Meer expertise per team

Doordat huishouding en zorg nu in elk team verenigd zijn, is er per team meer expertise over schoonmaken en zijn er meer mensen die de kwaliteit kunnen bewaken. Zorgmedewerkers geven toch vaak prioriteit aan de directe zorg en dat is ook logisch. Maar de cliënt is ook gebaat bij goede hygiëne, zeker op de lange duur. Het schoonmaken van de postoelen was bijvoorbeeld niet goed geregeld. Hoe doe je dat precies en waarmee? Professionele middelen zien er nou eenmaal anders uit dan je schoonmaakmiddel thuis. Nu geeft een van de huishoudelijk medewerkers daar uitleg over. Ze zorgt ervoor dat alle materialen klaarstaan zodat de zorg er snel en makkelijk mee aan de slag kan.

Incontinentiemateriaal

Een ander voorbeeld: zorgmedewerkers vergaten vaak het incontinentiemateriaal op te ruimen. Dat bleef dan op de grond liggen tot de schoonmaak kwam. Nu doet de zorgmedewerker het materiaal direct in een afvalzakje en gooit het weg, de schoonmaak zorgt ervoor dat er voldoende voorraad is. De afspraak: de huishoudelijke dienst maakt schoon, maar ruimt niet op.

Steun van management

De steun van het management is natuurlijk belangrijk. Ook hier speelt soms de discussie over bezuinigen op de huishoudelijke dienst.

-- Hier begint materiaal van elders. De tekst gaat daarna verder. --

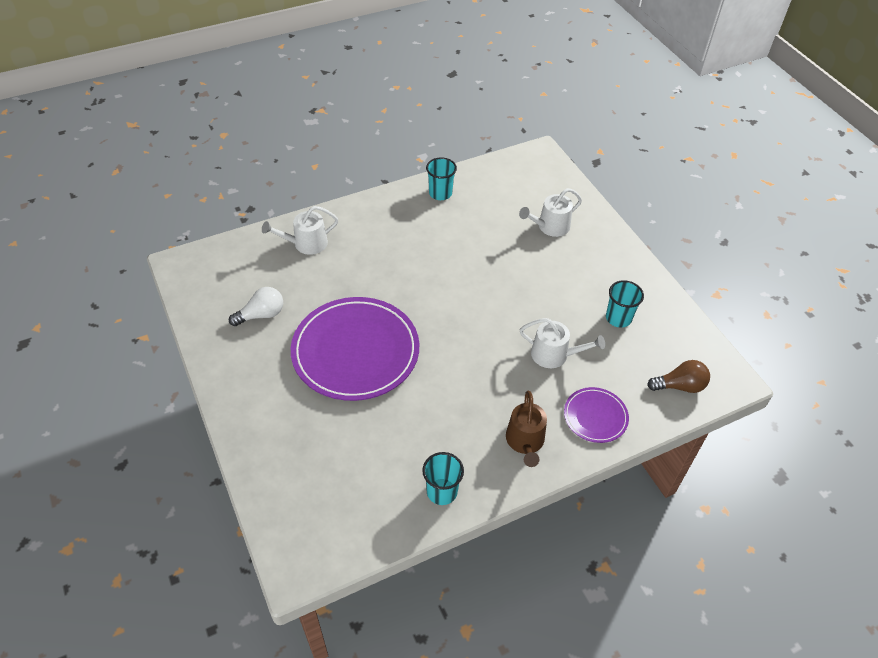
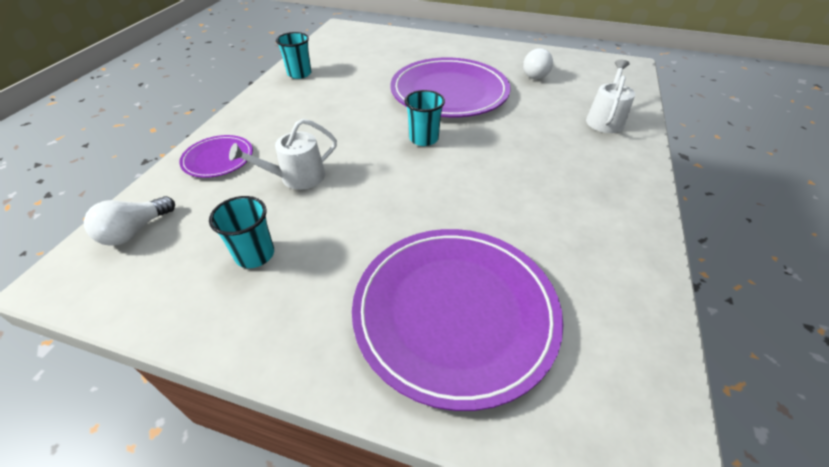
camera: 135 degrees right, 5 degrees down
turquoise cup [426,157,457,200] -> turquoise cup moved to [404,90,445,146]
brown watering can [506,391,547,467] -> none
white watering can [519,188,582,237] -> purple plate [352,229,564,411]
brown light bulb [647,360,710,393] -> white light bulb [84,196,175,246]

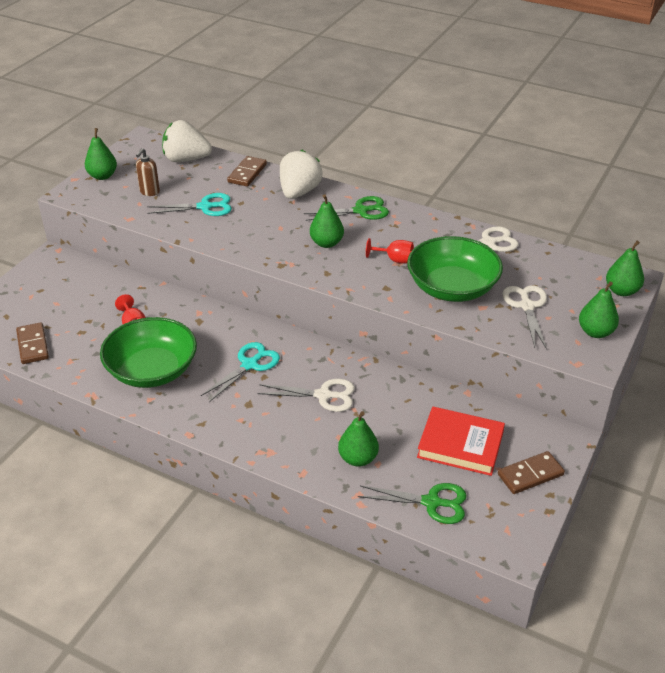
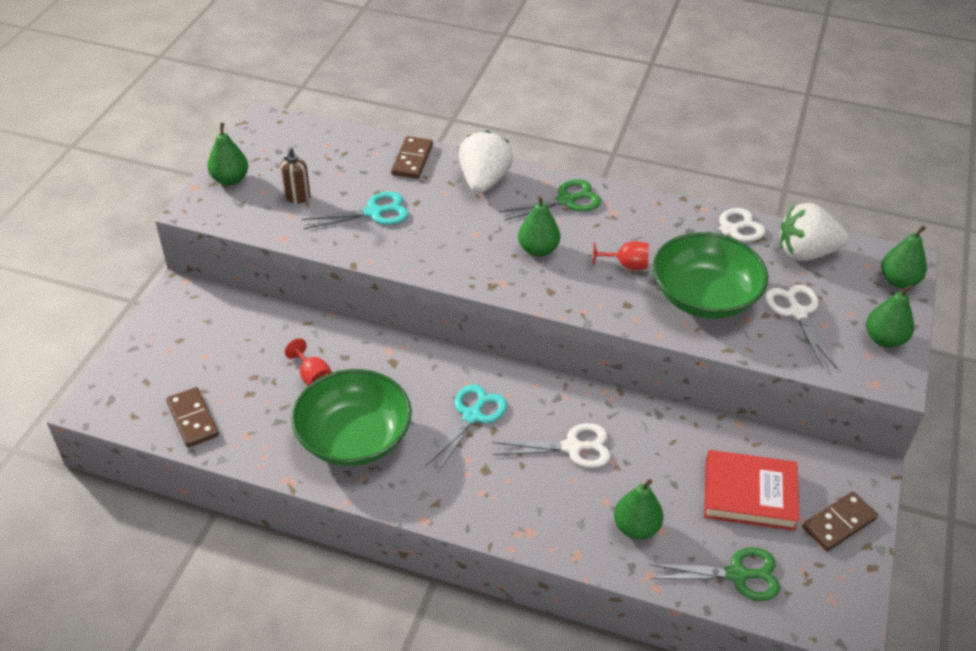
camera: 10 degrees left, 5 degrees up
white strawberry [162,120,212,162] -> white strawberry moved to [780,203,848,261]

Daar bereiden we ons op voor met argumenten. Dat dat niet handig is als je wilt werken aan infectiepreventie, dat er risico’s aan verbonden zijn en dat het uiteindelijk niet kostenbesparend werkt. Ik heb het geluk dat onze clustermanager lid is van het MT en ook een facilitaire opleiding heeft. Dat helpt enorm. Je hebt mensen nodig die tegen het management zeggen: ik ben verantwoordelijk voor de schoonmaak, dus ik wil graag dit werkprogramma en deze materialen gebruiken. Van een zorgmanager kun je dat niet verwachten.

Parkhuis start met hygiëne-challenge

Ik ben ook heel blij dat we straks starten met de hygiëne-challenge, in de leeromgeving hygiënisch werken van het programma Aanpak antibioticaresistentie in verpleeghuizen. Alle teams gaan ermee aan de slag, daar verheug ik me erg op!’